Catherine, la fille d’Albert Camus, qui, depuis la mort de sa mère, Francine, en 1979, veille sur l’œuvre de son père avec respect, enthousiasme et efficacité, était en possession de cette correspondance depuis longtemps déjà. "Quand Maria Casarès, confie-t-elle, que j’ai rencontrée seulement après le décès de ma mère, et que j’aimais beaucoup, m’a téléphoné pour m’informer qu’elle voulait vendre aux enchères les lettres de mon père, qu’elle avait conservées, ainsi que les siennes. Plutôt que de voir partir cet ensemble unique, je l’ai acheté." Avec, à l’évidence, l’idée d’une publication, un jour. Ce temps est venu. Et l’on découvre, outre un document littéraire majeur sur l’un des plus grands écrivains de notre temps, ainsi que, grâce à la personnalité de sa correspondante, immense actrice, sur toute la vie artistique de leur époque, le témoignage d’un amour fou.

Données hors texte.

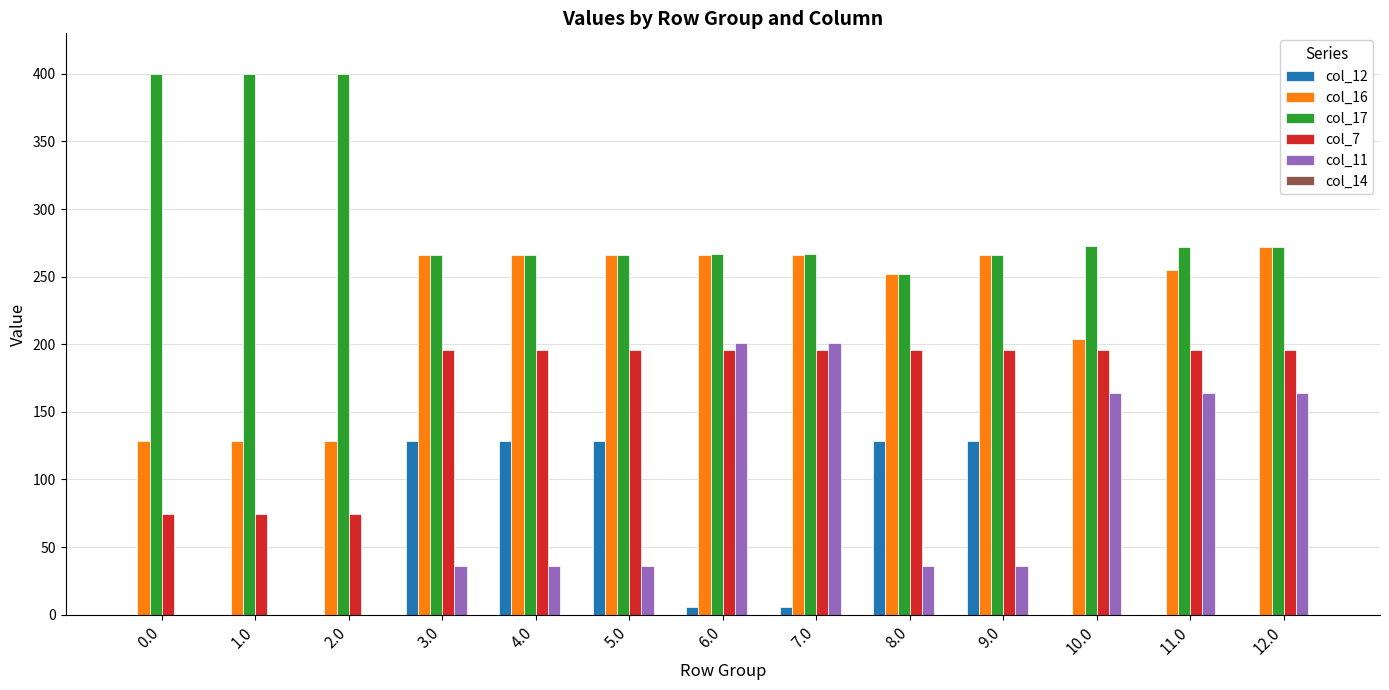

The value of col_12 at 8.0 is 27.4. True or false?

False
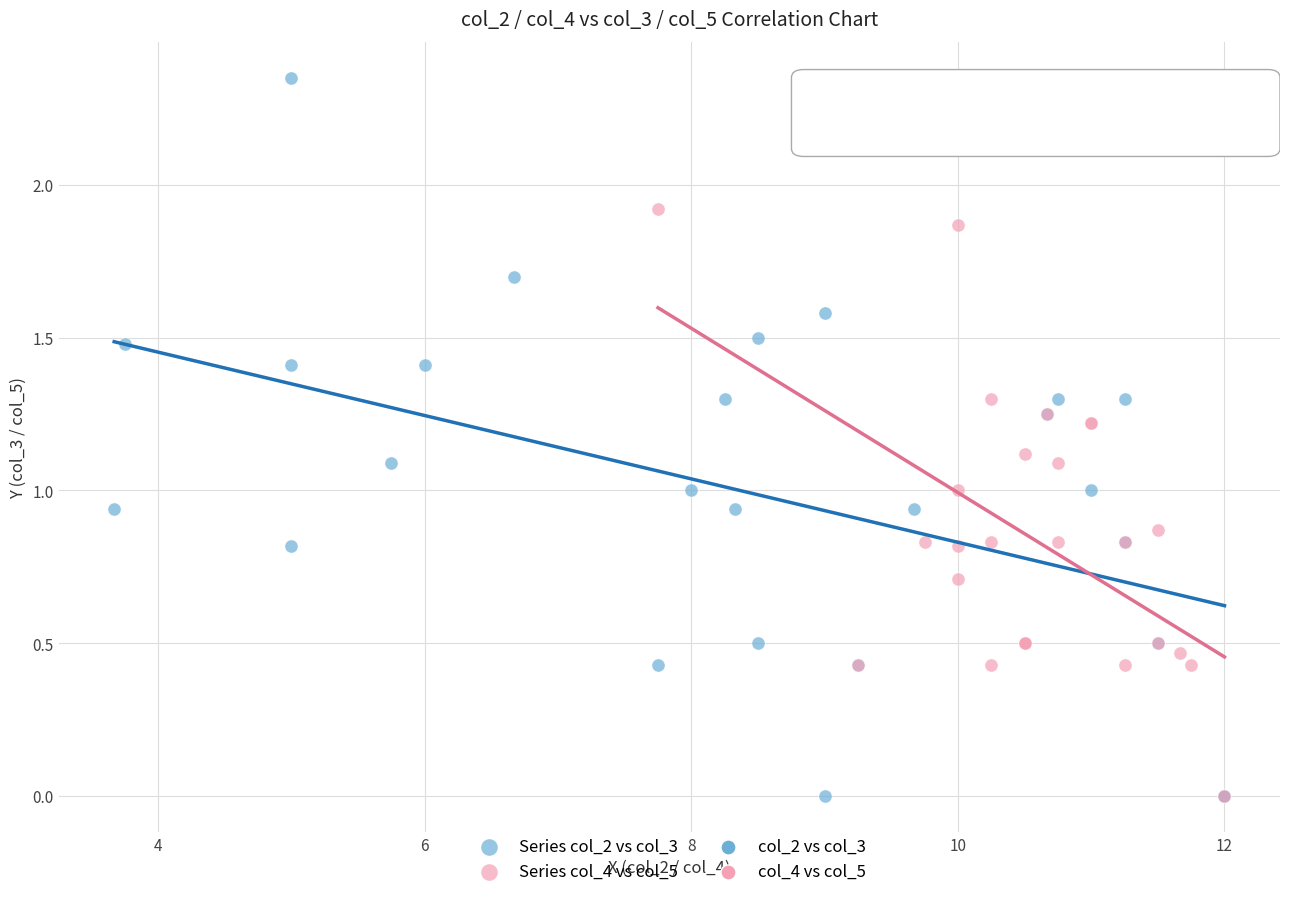

Which series contains the highest Y value?

Series col_2 vs col_3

Totalement romanesque, exaltant et douloureux, qui s’achève en tragédie : le 3 janvier 1960, Camus, 47 ans, trouve la mort dans un accident de voiture, dans l’Yonne. Trois jours auparavant, il écrivait encore à Maria pour la prévenir de son retour et prévoir un dîner ensemble le jour même. Il commençait par : "Bon. Dernière lettre." Prémonition ? Et terminait par : "Je plie ton imperméable dans l’enveloppe et j’y joins tous les soleils du cœur."
Tel est le ton de cet échange, ces quelque 900 lettres, parfois plusieurs par jour (avec les PTT de l’époque, c’était possible), qui courent de juin 1944 à fin 1959, donc. Avec une interruption de quatre ans, jusqu’à l’été 1948. Camus "l’Espagnol" avait rencontré Maria Casarès, fille du premier ministre républicain Santiago Casarès Quiroga, en mars 1944, chez les Leiris. Coup de foudre immédiat. Mais il était marié à Francine, et père de deux enfants. L’épouse, institutrice à Oran, revient d’Algérie en octobre 1944. La liaison s’interrompt donc. Une seule lettre en 1946, à la mort de la mère de Maria.
Puis, en juillet 1948, l’amour est le plus fort. La relation passionnelle et semi-clandestine reprend, et la correspondance avec elle. Rendez-vous en cachette, chez des amis ou à l’hôtel, souffrances de l’absence, frustration. "Par la faute de mon père, tout le monde a souffert dans cette histoire, poursuit Catherine Camus. Francine, bien sûr, mais aussi Maria, et lui-même." Quant à savoir, s’il avait vécu, ce qu’aurait fait Camus, s’il aurait divorcé… Sa fille ne le pense pas. "Albert et Francine étaient liés comme frère et sœur", dit-elle. On le verra si elle publie un jour leur correspondance, la dernière inédite, mais ce n’est pas envisagé pour l’instant. Maria Casarès, elle, est morte en 1996, inconsolée.